Currently, Turner is working as visual effects producer on a streaming show called “The Big Cigar” for Warner Brothers/Apple that will be released in 2023. The six-episode series will star André Holland as Black Panther leader Huey P. Newton and will tell the true story of how Newton relied on his best friend, Bert Schneider, the Hollywood producer behind the film “Easy Rider,” to elude a nationwide manhunt and escape to Cuba while being pursued into exile by the FBI.
“I am excited about this project because of the subject matter,” Turner said. “Coming from a biracial background while growing up in Chicago was very difficult in the 1970s. I was on my own a lot growing up in a segregated city. I want to tell more stories about this. I am also developing my own projects that push these boundaries."
In film production, Turner has many jobs that keep her challenged.
“I am in charge of breaking down scripts, creating budgets for visual effects, hiring vendors, artists and production support, setting up shows and working with directors, showrunners, producers, supervisors and creative teams to execute the directors' vision,” she said. “I also manage the daily creative process while collaborating closely with the director or showrunner on the final look of a show in both animation and visual effects.”
Turner notes that the best part of her job is collaborating with creatives who are at the top of their game and the best in the entertainment business.
“It is also quite rewarding to be working alongside them and be respected and considered an expert in my craft,” she said. “That aside, it can be very challenging to be taken seriously as a woman, a creative person and minority in this business.”

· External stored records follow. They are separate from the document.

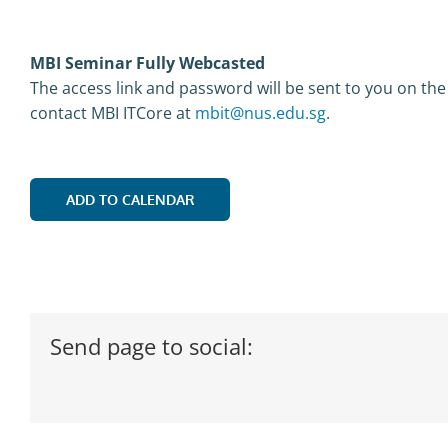
MBI Seminar Fully Webcasted
The access link and password will be sent to you on the
contact MBI ITCore at
mbit@nus.edu.sg
.
ADD TO CALENDAR
Send page to social:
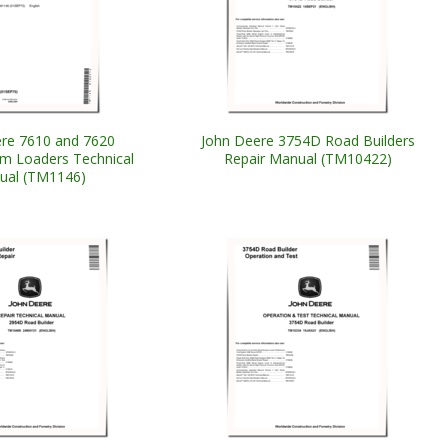
re 7610 and 7620
John Deere 3754D Road Builders
m Loaders Technical
Repair Manual (TM10422)
ual (TM1146)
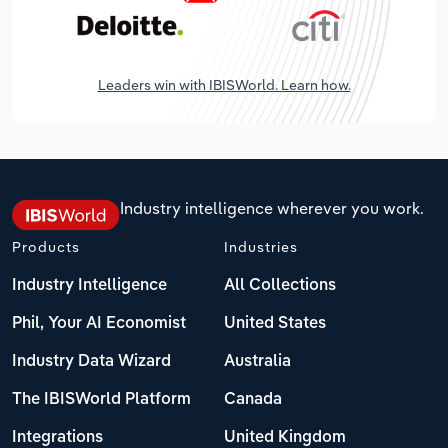
Leaders win with IBISWorld. Learn how.
Industry intelligence wherever you work.
Products
Industries
Industry Intelligence
All Collections
Phil, Your AI Economist
United States
Industry Data Wizard
Australia
The IBISWorld Platform
Canada
Integrations
United Kingdom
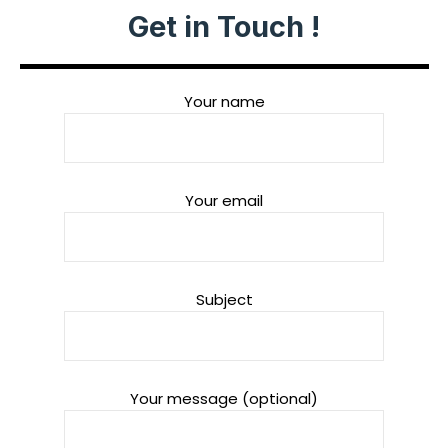
Get in Touch !
Your name
Your email
Subject
Your message (optional)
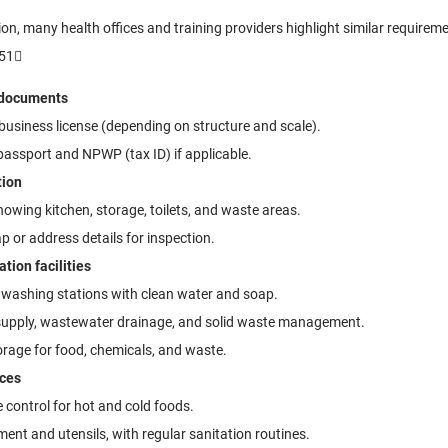
gion, many health offices and training providers highlight similar require
51
 documents
 business license (depending on structure and scale).
assport and NPWP (tax ID) if applicable.
tion
howing kitchen, storage, toilets, and waste areas.
 or address details for inspection.
tion facilities
washing stations with clean water and soap.
supply, wastewater drainage, and solid waste management.
rage for food, chemicals, and waste.
ices
control for hot and cold foods.
ent and utensils, with regular sanitation routines.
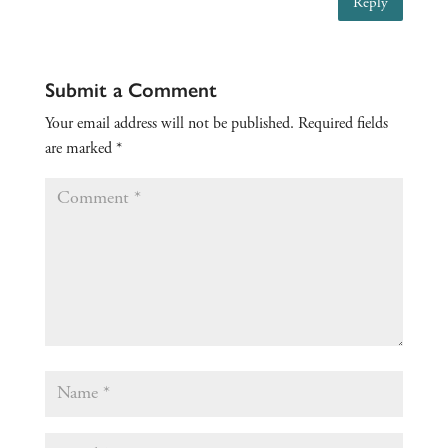
Reply
Submit a Comment
Your email address will not be published.
Required fields
are marked
*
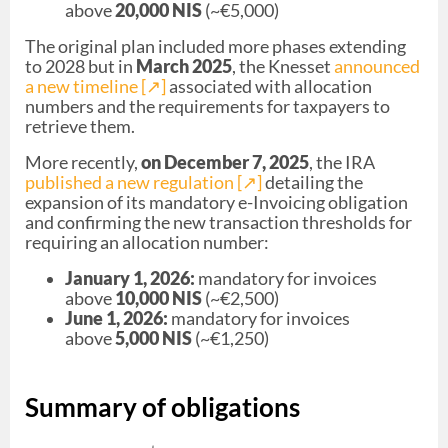
above
20,000 NIS
(~€5,000)
The original plan included more phases extending
to 2028 but in
March 2025
, the Knesset
announced
a new timeline [↗︎]
associated with allocation
numbers and the requirements for taxpayers to
retrieve them.
More recently,
on December 7, 2025
, the IRA
published a new regulation [↗︎]
detailing the
expansion of its mandatory e-Invoicing obligation
and confirming the new transaction thresholds for
requiring an allocation number:
January 1, 2026:
mandatory for invoices
above
10,000 NIS
(~€2,500)
June 1, 2026:
mandatory for invoices
above
5,000 NIS
(~€1,250)
Summary of obligations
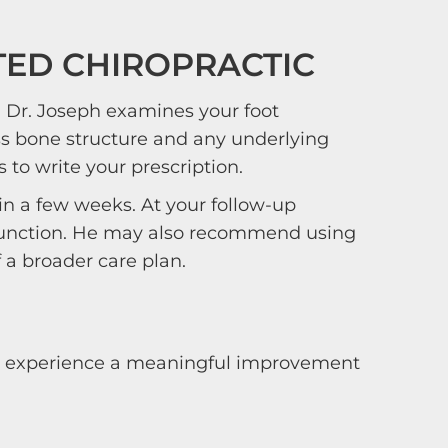
TED CHIROPRACTIC
n. Dr. Joseph examines your foot
s bone structure and any underlying
to write your prescription.
in a few weeks. At your follow-up
d function. He may also recommend using
f a broader care plan.
lly experience a meaningful improvement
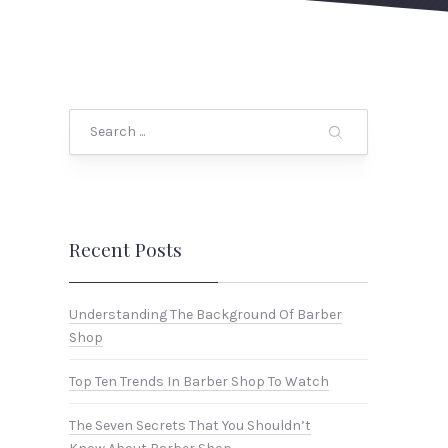
Search
Recent Posts
Understanding The Background Of Barber
Shop
Top Ten Trends In Barber Shop To Watch
The Seven Secrets That You Shouldn’t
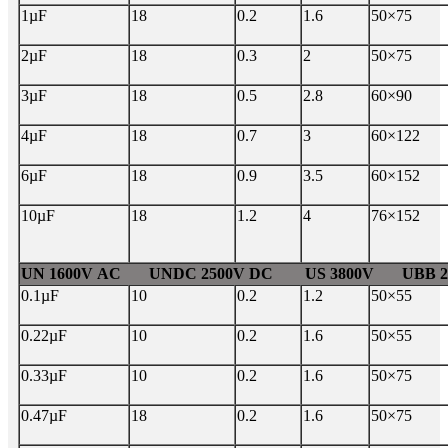
1µF
18
0.2
1.6
50×75
2µF
18
0.3
2
50×75
3µF
18
0.5
2.8
60×90
4µF
18
0.7
3
60×122
6µF
18
0.9
3.5
60×152
10µF
18
1.2
4
76×152
UN 1600V AC UNDC 2500V DC US 3800V UBB 24
0.1µF
10
0.2
1.2
50×55
0.22µF
10
0.2
1.6
50×55
0.33µF
10
0.2
1.6
50×75
0.47µF
18
0.2
1.6
50×75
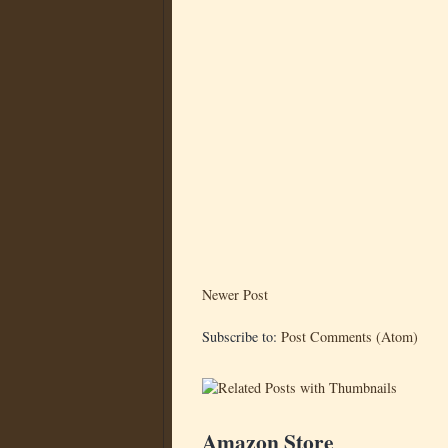
Newer Post
Subscribe to:
Post Comments (Atom)
Amazon Store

Even as she has reached new heights of success, Turner has not forgotten where she got her start 30 years ago, even as her now-33-year-old son follows in her footsteps as a visual effects production manager in the industry,
“NIU played a vital role in my success. I would not have this career if it weren’t for NIU, the boyfriend who convinced me to go there, college girlfriends who babysat while I studied for finals, the NIU daycare, NIU family housing, the Disney internship recruiters that visited NIU and the local community support on the college campus,” she said. “I have accomplished amazing things despite the odds being stacked against me. I was a teenage mother at 18 when I started this journey. I am blessed to have succeeded despite these odds. I am grateful for the education I received at NIU. Thank you, NIU, for allowing me to dream BIG!”